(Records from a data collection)
= Beginning of Section =

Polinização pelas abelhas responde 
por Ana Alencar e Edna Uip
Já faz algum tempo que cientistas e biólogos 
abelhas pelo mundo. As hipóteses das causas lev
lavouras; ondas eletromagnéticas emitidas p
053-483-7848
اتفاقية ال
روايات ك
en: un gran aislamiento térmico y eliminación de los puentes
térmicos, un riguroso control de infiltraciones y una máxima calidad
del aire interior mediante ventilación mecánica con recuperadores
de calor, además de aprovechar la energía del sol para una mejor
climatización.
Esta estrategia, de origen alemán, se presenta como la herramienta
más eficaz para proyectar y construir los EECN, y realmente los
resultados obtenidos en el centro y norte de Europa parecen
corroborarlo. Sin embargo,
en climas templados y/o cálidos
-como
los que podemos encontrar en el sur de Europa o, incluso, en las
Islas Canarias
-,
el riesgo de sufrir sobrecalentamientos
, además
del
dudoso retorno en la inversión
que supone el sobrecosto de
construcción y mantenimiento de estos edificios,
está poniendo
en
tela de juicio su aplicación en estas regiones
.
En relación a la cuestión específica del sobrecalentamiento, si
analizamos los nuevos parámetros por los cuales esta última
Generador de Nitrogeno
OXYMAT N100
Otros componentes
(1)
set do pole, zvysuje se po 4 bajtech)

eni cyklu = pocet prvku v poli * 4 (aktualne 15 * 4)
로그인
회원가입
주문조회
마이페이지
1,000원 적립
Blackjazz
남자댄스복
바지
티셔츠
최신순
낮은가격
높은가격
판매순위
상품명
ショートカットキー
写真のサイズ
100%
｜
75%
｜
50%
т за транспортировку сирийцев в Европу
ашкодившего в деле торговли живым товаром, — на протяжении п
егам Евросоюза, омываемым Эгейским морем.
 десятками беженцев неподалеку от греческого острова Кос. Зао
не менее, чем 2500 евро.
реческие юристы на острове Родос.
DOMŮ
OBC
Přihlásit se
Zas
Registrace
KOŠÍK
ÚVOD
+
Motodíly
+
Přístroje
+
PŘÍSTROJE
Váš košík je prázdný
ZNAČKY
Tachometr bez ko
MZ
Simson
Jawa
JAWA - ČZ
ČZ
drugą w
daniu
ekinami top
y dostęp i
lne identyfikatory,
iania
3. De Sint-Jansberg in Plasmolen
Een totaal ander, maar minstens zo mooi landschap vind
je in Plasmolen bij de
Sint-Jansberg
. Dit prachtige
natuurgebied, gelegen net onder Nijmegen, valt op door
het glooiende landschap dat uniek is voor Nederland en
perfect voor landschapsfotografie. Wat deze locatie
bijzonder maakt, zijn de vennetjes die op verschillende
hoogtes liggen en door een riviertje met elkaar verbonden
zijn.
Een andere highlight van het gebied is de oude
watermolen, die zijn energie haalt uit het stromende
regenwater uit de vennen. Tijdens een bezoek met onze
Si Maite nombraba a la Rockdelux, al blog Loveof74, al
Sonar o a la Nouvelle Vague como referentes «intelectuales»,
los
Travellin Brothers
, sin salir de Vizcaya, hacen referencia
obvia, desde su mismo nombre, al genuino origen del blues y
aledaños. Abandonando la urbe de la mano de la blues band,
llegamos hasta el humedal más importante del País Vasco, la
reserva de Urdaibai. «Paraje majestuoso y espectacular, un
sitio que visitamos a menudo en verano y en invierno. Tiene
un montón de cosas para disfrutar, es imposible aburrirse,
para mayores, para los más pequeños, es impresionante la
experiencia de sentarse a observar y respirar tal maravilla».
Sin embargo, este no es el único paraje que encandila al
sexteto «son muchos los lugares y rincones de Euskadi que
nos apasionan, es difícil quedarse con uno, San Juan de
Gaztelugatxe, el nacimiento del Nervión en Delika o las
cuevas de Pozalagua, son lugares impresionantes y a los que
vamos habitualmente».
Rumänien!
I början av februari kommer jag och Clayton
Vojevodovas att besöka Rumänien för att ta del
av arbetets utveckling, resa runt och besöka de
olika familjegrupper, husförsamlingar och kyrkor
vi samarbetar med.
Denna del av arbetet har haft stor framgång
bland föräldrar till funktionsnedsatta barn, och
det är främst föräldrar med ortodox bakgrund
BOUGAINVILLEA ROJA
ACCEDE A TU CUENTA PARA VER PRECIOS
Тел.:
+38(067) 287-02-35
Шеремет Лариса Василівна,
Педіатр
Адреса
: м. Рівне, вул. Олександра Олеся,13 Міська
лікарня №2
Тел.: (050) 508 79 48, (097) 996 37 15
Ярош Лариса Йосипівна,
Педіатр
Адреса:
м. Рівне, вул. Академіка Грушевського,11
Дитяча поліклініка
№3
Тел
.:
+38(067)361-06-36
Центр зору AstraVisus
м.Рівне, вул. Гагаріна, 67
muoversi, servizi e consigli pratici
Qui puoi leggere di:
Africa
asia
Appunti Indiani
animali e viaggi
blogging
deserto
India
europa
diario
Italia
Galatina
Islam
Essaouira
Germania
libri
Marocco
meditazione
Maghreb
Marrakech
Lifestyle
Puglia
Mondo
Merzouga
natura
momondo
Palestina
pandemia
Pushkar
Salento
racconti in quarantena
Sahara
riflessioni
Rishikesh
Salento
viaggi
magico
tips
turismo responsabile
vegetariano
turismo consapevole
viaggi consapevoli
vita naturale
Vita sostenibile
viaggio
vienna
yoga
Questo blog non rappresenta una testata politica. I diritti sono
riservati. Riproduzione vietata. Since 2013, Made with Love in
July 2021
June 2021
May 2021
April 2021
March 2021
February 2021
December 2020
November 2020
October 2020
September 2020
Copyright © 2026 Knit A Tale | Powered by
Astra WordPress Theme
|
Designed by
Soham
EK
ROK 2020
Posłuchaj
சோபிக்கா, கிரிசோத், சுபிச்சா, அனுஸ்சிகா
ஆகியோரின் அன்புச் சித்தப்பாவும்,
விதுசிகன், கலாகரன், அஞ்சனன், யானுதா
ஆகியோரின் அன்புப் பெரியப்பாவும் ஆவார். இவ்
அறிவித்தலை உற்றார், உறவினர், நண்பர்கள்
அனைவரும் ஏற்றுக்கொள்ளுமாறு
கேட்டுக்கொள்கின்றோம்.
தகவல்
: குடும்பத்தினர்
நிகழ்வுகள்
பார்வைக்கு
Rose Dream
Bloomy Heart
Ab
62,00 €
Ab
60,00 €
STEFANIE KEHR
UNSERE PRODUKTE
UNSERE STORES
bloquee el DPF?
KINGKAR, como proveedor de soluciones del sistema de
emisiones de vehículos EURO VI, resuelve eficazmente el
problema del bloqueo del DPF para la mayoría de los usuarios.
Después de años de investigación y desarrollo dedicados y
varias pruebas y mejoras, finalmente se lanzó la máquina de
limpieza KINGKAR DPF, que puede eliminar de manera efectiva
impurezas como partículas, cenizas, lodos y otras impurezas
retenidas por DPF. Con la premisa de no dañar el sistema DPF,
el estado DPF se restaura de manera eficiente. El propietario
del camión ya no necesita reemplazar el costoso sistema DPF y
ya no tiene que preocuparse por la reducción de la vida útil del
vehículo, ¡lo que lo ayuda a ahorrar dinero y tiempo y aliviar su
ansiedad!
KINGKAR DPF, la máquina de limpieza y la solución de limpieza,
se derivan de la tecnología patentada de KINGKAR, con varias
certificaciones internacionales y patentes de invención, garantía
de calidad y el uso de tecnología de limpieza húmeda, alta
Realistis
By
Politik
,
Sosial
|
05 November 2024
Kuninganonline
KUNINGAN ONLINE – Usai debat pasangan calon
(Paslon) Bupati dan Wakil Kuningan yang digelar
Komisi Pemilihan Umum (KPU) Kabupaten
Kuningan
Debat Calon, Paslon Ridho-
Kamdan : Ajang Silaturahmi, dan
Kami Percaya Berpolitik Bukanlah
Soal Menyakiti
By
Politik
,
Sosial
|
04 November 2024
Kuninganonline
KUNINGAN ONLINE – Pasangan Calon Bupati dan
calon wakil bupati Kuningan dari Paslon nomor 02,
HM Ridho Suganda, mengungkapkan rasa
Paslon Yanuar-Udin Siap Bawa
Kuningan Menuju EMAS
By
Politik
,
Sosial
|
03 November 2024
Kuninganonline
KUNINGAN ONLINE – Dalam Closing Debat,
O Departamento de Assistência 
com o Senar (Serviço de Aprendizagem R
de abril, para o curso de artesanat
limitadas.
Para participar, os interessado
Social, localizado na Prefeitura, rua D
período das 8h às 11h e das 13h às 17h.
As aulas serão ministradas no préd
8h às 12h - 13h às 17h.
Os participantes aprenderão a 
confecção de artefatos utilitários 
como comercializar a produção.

= End of Section =

* _Exercise details_: Copy every line of the records above, starting with the first, up to and including the line containing "en: un gran".

* _Solution to the exercise_:
Polinização pelas abelhas responde 
por Ana Alencar e Edna Uip
Já faz algum tempo que cientistas e biólogos 
abelhas pelo mundo. As hipóteses das causas lev
lavouras; ondas eletromagnéticas emitidas p
053-483-7848
اتفاقية ال
روايات ك
en: un gran aislamiento térmico y eliminación de los puentes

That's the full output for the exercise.